Lekander suggested that Tesla’s real problem is related to lackluster demand, rather than supply-chain issues.
“I don’t see any reason whatsoever to see any recovery over the next two years given that these models are stale and given the economy is not rocketing,” he said.
Related: Tesla bull lowers price target, says negativity is ‘warranted’
A chorus of bearish bulls
Lekander is not alone in his bearish stance on the stock.
Ross Gerber, CEO of Gerber Kawasaki Wealth and Investment Management, wrote in a post on X that there is one person responsible for Tesla’s current situation: its CEO, Elon Musk.
“Basically Tesla can’t sell its cars due to Elon’s behavior,” he said. “Let’s stop blaming the Houthi rebels or German environmental terrorists. Or a recession that never came. Or interest rates. Only one person responsible for this.”

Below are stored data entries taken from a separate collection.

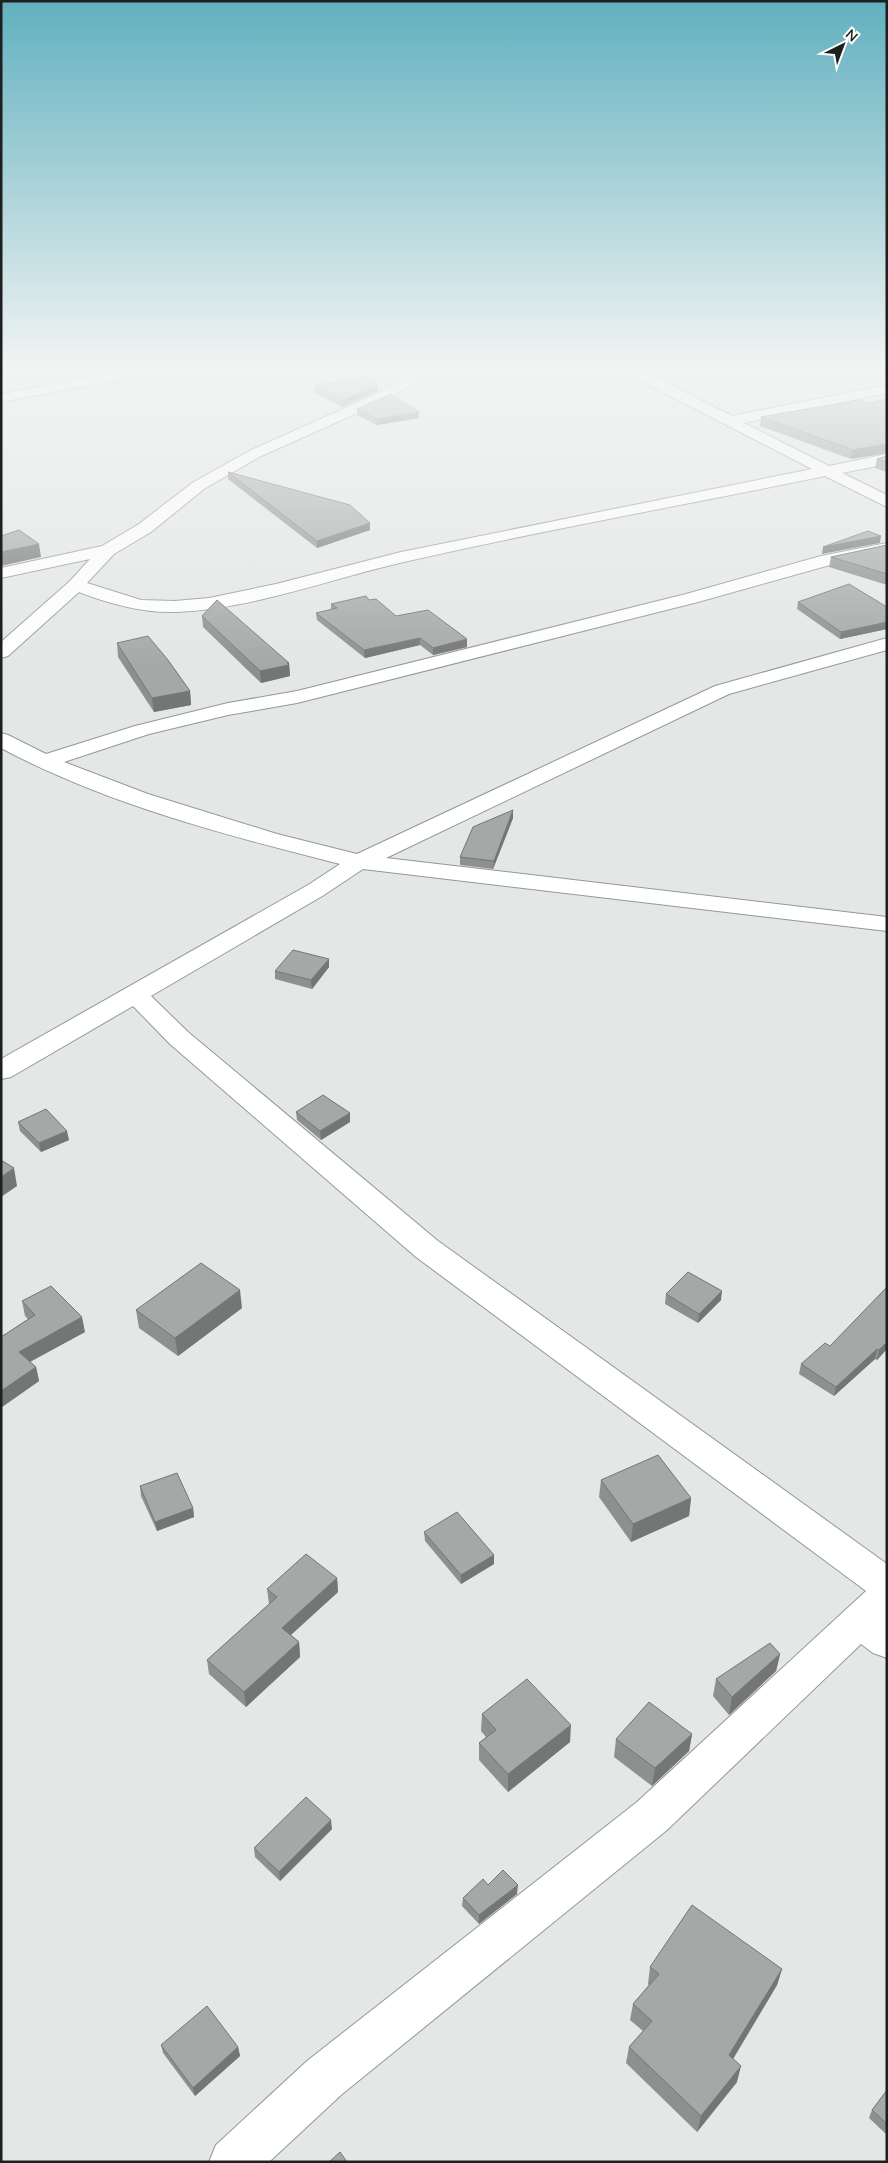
<svg xmlns="http://www.w3.org/2000/svg" width="888" height="2163" viewBox="0 0 888 2163" font-family="Mulish,sans-serif">
	<style>
		.lines { fill: none; stroke-linecap: round; stroke-linejoin: round }
		.minor-casing { stroke: #949896; stroke-width: 2 }
		.minor { fill: #fff; fill-rule: evenodd }
		.wall { fill: #8d908f }
		.shaded-wall { fill: #737674 }
		.building { fill: #a4a8a6; stroke: #737674 }
	</style>
	<rect width="100%" height="100%" fill="#e3e7e5"/>
	<g class="lines">
		<defs>
			<g id="minor">
				<path d="M151,366H177L170,370L1,402V394Z"/>
				<path d="M423,366H439L393,397L259,457L204,489L151,532L114,554L87,583L141,600L175,601L209,598L276,584L401,552L812,469L618,369L616,366H633L732,416L887,385V393L744,423L829,466L887,454V464L842,473L887,495V507L825,476C685,505 543,530 404,562C329,579 253,609 176,612C142,613 110,604 79,592L8,656L1,658V642L70,581L90,559L1,578V568L102,546L139,524L192,483L249,451L383,391Z"/>
				<path d="M887,543V553L830,565L698,602L297,703L228,715L149,734L64,762L148,794L277,834L357,854L715,686L887,638V650L729,694L386,858L887,917V931L363,869L324,895L151,996L188,1032L438,1241L887,1564V1658L873,1653L861,1644L667,1830L341,2095L269,2162H209L216,2145L307,2061L637,1802L866,1591L416,1257L170,1044L133,1006L11,1077L1,1079V1059L308,885L340,864C225,835 106,804 1,748V733L8,735L46,754L135,726L228,703L297,691L686,594L821,556Z"/>
			</g>
		</defs>
		<!-- minor casing -->
		<use href="#minor" class="minor-casing"/>
		<!-- minor -->
		<use href="#minor" class="minor"/>
	</g>
	<!-- wall -->
	<g class="wall">
		<path d="M314,386L378,391L342,407L314,392Z"/>
		<path d="M887,399V453L851,459L760,426L761,417L869,403Z"/>
		<path d="M357,409L419,418L377,425L357,415Z"/>
		<path d="M887,456V472L875,468L877,459Z"/>
		<path d="M228,472L370,523V530L317,548L228,479Z"/>
		<path d="M887,545V585L829,567L831,557Z"/>
		<path d="M369,600L396,616L467,647L433,655L420,645L365,658L317,620L316,613L331,610V604Z"/>
		<path d="M798,602L887,607V629L840,639L797,609Z"/>
		<path d="M202,616L289,663L290,676L261,683L203,627Z"/>
		<path d="M117,643L190,691L191,705L154,712L118,657Z"/>
		<path d="M513,810V818L493,869L460,865V857Z"/>
		<path d="M329,967L312,989L275,979V971Z"/>
		<path d="M296,1112L350,1122L321,1140L297,1120Z"/>
		<path d="M18,1122L69,1140L41,1152L20,1131Z"/>
		<path d="M666,1294L721,1300L698,1323L665,1304Z"/>
		<path d="M22,1301L85,1332L30,1362L36,1367L39,1381L2,1407L1,1406V1337L28,1319L25,1316Z"/>
		<path d="M242,1308L178,1356L139,1328L136,1310Z"/>
		<path d="M830,1346L887,1349L877,1360L875,1359L834,1396L799,1374L801,1364Z"/>
		<path d="M601,1480L691,1498L689,1516L631,1542L599,1497Z"/>
		<path d="M140,1486L193,1508L194,1517L157,1531L141,1496Z"/>
		<path d="M424,1532L494,1555V1564L461,1584L425,1541Z"/>
		<path d="M337,1578L338,1592L291,1635L299,1642L300,1657L246,1707L209,1674L207,1660L269,1604L267,1589Z"/>
		<path d="M780,1654L776,1671L729,1715L713,1696L716,1679Z"/>
		<path d="M482,1714L570,1742L508,1792L479,1760V1743L486,1737L481,1731Z"/>
		<path d="M692,1734L689,1751L652,1786L614,1757L616,1739Z"/>
		<path d="M332,1829L280,1881L255,1857L254,1848Z"/>
		<path d="M517,1894L479,1924L462,1906L463,1898Z"/>
		<path d="M650,1967L782,1969L777,1985L733,2058L737,2082L697,2132L626,2063L629,2047L643,2031L630,2020L633,2004L649,1985L648,1984Z"/>
		<path d="M161,2045L238,2047L240,2056L195,2096L163,2053Z"/>
		<path d="M887,2090V2135L869,2118L872,2110Z"/>
	</g>
	<!-- shaded-wall -->
	<g class="shaded-wall">
		<path d="M378,385V391L342,407V401Z"/>
		<path d="M419,412V418L377,425V419Z"/>
		<path d="M887,444V453L851,459L853,450Z"/>
		<path d="M370,523V530L317,548V541Z"/>
		<path d="M881,536L880,543L822,554L823,547Z"/>
		<path d="M39,544L41,557L1,566V552Z"/>
		<path d="M887,622V629L840,639L841,632Z"/>
		<path d="M420,638V645L365,658L364,650Z"/>
		<path d="M467,639V647L433,655V648Z"/>
		<path d="M289,663L290,676L261,683L260,671Z"/>
		<path d="M190,691L191,705L154,712L152,698Z"/>
		<path d="M513,810V818L493,869L494,861Z"/>
		<path d="M329,959V967L312,989L311,980Z"/>
		<path d="M350,1113V1122L321,1140L320,1131Z"/>
		<path d="M67,1131L69,1140L41,1152L39,1143Z"/>
		<path d="M14,1168L17,1186L1,1197V1177Z"/>
		<path d="M240,1290L242,1308L178,1356L175,1338Z"/>
		<path d="M722,1291L721,1300L698,1323L699,1314Z"/>
		<path d="M82,1317L85,1332L22,1366L19,1352Z"/>
		<path d="M887,1342V1349L877,1360L879,1350Z"/>
		<path d="M877,1349L875,1359L834,1396L836,1387Z"/>
		<path d="M36,1367L39,1381L2,1407L1,1402V1391Z"/>
		<path d="M691,1498L689,1516L631,1542L633,1524Z"/>
		<path d="M193,1508L194,1517L157,1531L155,1522Z"/>
		<path d="M494,1555V1564L461,1584V1575Z"/>
		<path d="M337,1578L338,1592L283,1642L282,1628Z"/>
		<path d="M299,1642L300,1657L246,1707L244,1692Z"/>
		<path d="M780,1654L776,1671L729,1715L732,1697Z"/>
		<path d="M571,1725L570,1742L508,1792V1774Z"/>
		<path d="M692,1734L689,1751L652,1786L655,1768Z"/>
		<path d="M331,1820L332,1829L280,1881L279,1872Z"/>
		<path d="M518,1885L517,1894L479,1924V1915Z"/>
		<path d="M782,1969L777,1985L726,2071L729,2055Z"/>
		<path d="M238,2047L240,2056L195,2096L193,2088Z"/>
		<path d="M741,2066L737,2082L697,2132L701,2116Z"/>
	</g>
	<!-- building -->
	<g class="building">
		<path d="M364,376L378,385L342,401L314,386Z"/>
		<path d="M391,394L419,412L377,419L357,409Z"/>
		<path d="M887,399V444L853,450L761,417L859,400L869,403Z"/>
		<path d="M887,456V462L877,459Z"/>
		<path d="M228,472L350,505L370,523L317,541Z"/>
		<path d="M19,530L39,544L1,552V536Z"/>
		<path d="M868,531L881,536L823,547Z"/>
		<path d="M887,545V574L831,557Z"/>
		<path d="M849,584L887,607V622L841,632L798,602Z"/>
		<path d="M366,596L369,600L376,599L396,616L428,610L467,639L433,648L420,638L364,650L316,613L337,608L331,604Z"/>
		<path d="M217,600L289,663H287L289,665L260,671L202,616Z"/>
		<path d="M148,636L168,660L190,691L152,698L117,643Z"/>
		<path d="M513,810L494,861L460,857L473,827Z"/>
		<path d="M293,950L329,959L311,980L275,971Z"/>
		<path d="M323,1095L350,1113L320,1131L296,1112Z"/>
		<path d="M46,1109L67,1131L39,1143L18,1122Z"/>
		<path d="M1,1160L14,1168L1,1177Z"/>
		<path d="M201,1263L240,1290L175,1338L136,1310Z"/>
		<path d="M688,1272L722,1291L699,1314L666,1294Z"/>
		<path d="M51,1286L82,1317L19,1352L36,1367L1,1391V1337L35,1315L22,1301Z"/>
		<path d="M887,1287V1342L879,1350L877,1349L836,1387L801,1364L825,1343L830,1346Z"/>
		<path d="M658,1455L691,1498L633,1524L601,1480Z"/>
		<path d="M177,1473L193,1508L155,1522L140,1486Z"/>
		<path d="M457,1512L494,1555L461,1575L424,1532Z"/>
		<path d="M306,1554L337,1578L282,1628L299,1642L244,1692L207,1660L277,1597L267,1589Z"/>
		<path d="M770,1643L780,1654L732,1697L716,1679Z"/>
		<path d="M527,1679L571,1725L508,1774L479,1743L496,1730L482,1714Z"/>
		<path d="M649,1702L692,1734L655,1768L616,1739Z"/>
		<path d="M306,1797L331,1820L279,1872L254,1848Z"/>
		<path d="M503,1870L518,1885L479,1915L463,1898L483,1879L488,1885Z"/>
		<path d="M692,1905L782,1969L729,2055L741,2066L701,2116L629,2047L652,2021L633,2004L659,1974L650,1967Z"/>
		<path d="M207,2006L238,2047L193,2088L161,2045Z"/>
		<path d="M887,2090V2124L872,2110Z"/>
		<path d="M340,2152L347,2162H329Z"/>
	</g>
	<!-- sky -->
	<linearGradient id="sky" x2="0" y2="1"><stop stop-color="#61b0bf"/><stop offset="0.55" stop-color="#f2f4f3"/><stop offset="1" stop-color="#f2f4f3" stop-opacity="0"/></linearGradient>
	<rect width="888" height="668" fill="url(#sky)"/>
	<!-- border -->
	<rect width="888" height="2163" fill="none" stroke="#1e1f1f" stroke-width="5"/>
	<!-- north arrow -->
	<g transform="translate(843 45) rotate(42)" stroke="#ffffff" stroke-width="4" paint-order="stroke">
	<path d="M0-4L9 19L0 12L-9 19Z" fill="#1e1f1f"/>
	<text y="-8" font-size="14" font-weight="bold" text-anchor="middle" fill="#1e1f1f">N</text>
	</g>
</svg>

Ives, a longtime Tesla bull, said that in this instance, negativity is “warranted.”
“For Musk, this is a fork in the road time to get Tesla through this turbulent period otherwise troubling days could be ahead,” Ives wrote in a client note. “With the ongoing debacle around margins, production and ongoing macro events, Musk will need to quickly take the reins back in to regain confidence in the eyes of the Street with a big few quarters ahead.”
Ives maintained an “outperform” rating on the stock. He lowered his price target to $300 last week.
And Deepwater Management’s Gene Munster, calling it a “rough day” for Tesla, said the numbers are “probably more ugly” even than it seems.
He said he expects Tesla negativity to continue to worsen, saying that other analysts will likely “throw in the towel” on Tesla.
Still, Munster maintained his bullish outlook on the company long-term.
“While EV’s are in the dumpster, the pendulum will swing back in favor of the theme and Tesla because electrification and autonomy are the future and Tesla is the leader,” he said.
Shares of Tesla lifted slightly Wednesday afternoon to $168. The average price target for the stock, according to TipRanks, is $196.